Na linha da função social a que se encontra vinculada a atividade judicial, entre um conjunto de deveres estabelecidos pela Lei Orgânica da Magistratura [8], especificamente em seu artigo 35, destacamos:

"Artigo 35 São deveres do magistrado:
I – Cumprir e fazer cumprir, com independência, serenidade e exatidão, as disposições legais e os atos de ofício;

(…);
IV – tratar com urbanidade as partes, os membros do Ministério Público, os advogados, as testemunhas, os funcionários e auxiliares da Justiça, e atender aos que o procurarem, a qualquer momento, quanto se trate de providência que reclame e possibilite solução de urgência".

Em outro giro, sem deixar de relembrar aos leitores que a atividade judicial encampa uma diversificação de relevantes características e princípios, deve reluzir no juiz criminal um pouco de compaixão, exercendo em alto relevo a função no plano humano. Não pode esperar o criminoso audaz comiseração, mas o que falta nele não pode faltar no juiz, que nem sempre ouve um culpado.
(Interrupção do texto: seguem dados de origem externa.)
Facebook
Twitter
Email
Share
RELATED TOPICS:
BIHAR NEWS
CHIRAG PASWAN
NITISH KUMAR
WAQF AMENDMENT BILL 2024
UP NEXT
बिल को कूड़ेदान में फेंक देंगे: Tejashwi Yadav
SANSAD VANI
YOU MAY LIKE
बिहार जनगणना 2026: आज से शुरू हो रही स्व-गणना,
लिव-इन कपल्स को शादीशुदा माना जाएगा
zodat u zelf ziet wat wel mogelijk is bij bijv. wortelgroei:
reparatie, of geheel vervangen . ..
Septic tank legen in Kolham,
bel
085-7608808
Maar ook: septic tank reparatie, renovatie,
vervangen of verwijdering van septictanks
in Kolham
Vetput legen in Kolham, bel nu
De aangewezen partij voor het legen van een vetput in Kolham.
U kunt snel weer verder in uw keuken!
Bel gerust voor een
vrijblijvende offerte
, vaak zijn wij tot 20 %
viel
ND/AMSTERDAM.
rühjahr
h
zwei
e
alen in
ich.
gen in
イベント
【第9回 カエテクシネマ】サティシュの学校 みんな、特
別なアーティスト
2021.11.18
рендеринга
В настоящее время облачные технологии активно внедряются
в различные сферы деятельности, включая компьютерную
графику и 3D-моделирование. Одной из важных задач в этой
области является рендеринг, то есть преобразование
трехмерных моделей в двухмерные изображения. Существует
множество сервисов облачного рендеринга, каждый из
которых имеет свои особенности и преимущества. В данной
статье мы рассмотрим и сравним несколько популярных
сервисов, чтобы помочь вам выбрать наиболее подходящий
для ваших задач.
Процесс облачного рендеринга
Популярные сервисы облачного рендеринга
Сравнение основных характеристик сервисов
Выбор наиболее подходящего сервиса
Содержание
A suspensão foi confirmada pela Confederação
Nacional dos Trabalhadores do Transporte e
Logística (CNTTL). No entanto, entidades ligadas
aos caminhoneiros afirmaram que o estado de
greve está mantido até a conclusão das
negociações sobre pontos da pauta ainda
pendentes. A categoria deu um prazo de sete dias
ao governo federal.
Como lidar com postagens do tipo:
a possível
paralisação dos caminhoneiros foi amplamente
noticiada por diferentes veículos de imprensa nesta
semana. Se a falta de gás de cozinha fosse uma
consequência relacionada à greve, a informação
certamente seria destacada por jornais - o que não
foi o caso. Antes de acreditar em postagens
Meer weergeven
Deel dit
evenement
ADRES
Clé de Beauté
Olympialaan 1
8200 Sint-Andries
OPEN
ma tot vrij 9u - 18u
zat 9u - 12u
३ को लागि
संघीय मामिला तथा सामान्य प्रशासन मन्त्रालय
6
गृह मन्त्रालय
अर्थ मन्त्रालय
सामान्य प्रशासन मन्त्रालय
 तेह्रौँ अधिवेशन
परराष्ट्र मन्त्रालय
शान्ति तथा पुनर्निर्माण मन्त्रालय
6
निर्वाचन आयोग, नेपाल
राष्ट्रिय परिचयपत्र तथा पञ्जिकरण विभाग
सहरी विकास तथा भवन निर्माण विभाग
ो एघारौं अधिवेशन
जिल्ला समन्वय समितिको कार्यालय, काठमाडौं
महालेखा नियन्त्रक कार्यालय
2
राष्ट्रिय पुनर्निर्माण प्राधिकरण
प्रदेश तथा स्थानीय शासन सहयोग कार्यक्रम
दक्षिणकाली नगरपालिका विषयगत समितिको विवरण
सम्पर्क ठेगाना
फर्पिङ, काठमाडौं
Dizia Rui Barbosa aos futuros juízes:

"Não vos deixeis contagiar de contágio tão maligno. Não negueis jamais ao Erário, à Administração, à União, os seus direitos. São tão invioláveis, com qualquer outros. Mas o direito dos mais miseráveis dos homens, o direito do mendigo, do escravo, do criminoso, não é menos sagrado, perante a justiça, que do mais alto dos poderes. Antes, com os mais miseráveis é que a justiça deve ser mais atenta, e redobrar de escrúpulo" [9].

O juiz não empresta à parte o favor de ouvi-la. Deve ouvi-la por obrigação legal, imposta pelo sagrado ofício, o qual deve ser exercido por devoção.

Julgador que não ouve a parte é um juiz parcial e desumano. É juiz que desrespeita princípios fundamentais, desinteressando a motivação para o repulsivo proceder, desacolhendo os fundamentos essenciais do processo penal constitucional, revestido sempre das garantias das liberdades individuais.

Nos tempos atuais, em que os juízes ouvem mais os outros do que a lei, em que sociedade clama cada vez mais pela mitigação das garantias, esquecendo-se da história, nós clamamos por mais resignação à lei e as garantias fundamentais.

Talvez tenha faltado àquele acusado, em sua audiência de interrogatório, ter suplicado ao juiz, para ser ouvido, em samba ("Meu Bom Juiz"):

"Aaaah, meu bom juiz
Não bata este martelo nem dê a sentença
Antes de ouvir o que o meu samba diz..
Pois este homem não é tão ruim quanto o senhor pensa…"
 [10].

 


[4] HC 162.650/SP: Ministro Celso de Melo, decisão monocrática disponibilizada no DJE nº 256, 22/11/2019, publicada em 25/11/2019, com certificação de trânsito em julgado em 3/12/2019.

[5] LYRA, Roberto. Direito penal normativo. Rio de Janeiro: José Konfino, 1975.

[6] CARNELUTTI, Francesco. As misérias do processo penal. Trad. José Antonio Cardinalli. Campinas: Conan, 1995.

[7] DORNELES, Raquel. A função social dos contratos e o novo Código Civil. Rev. Santa Cruz do Sul: Direito, nº 21, p. 27-46, jan./jun. 2004.

[8] Lei Complementar nº 35, de 14 de março de 1979.

[9] BARBOSA, Rui. Oração aos moços. Ediouro.

[10] Bezerra da Silva – "Meu Bom Juiz".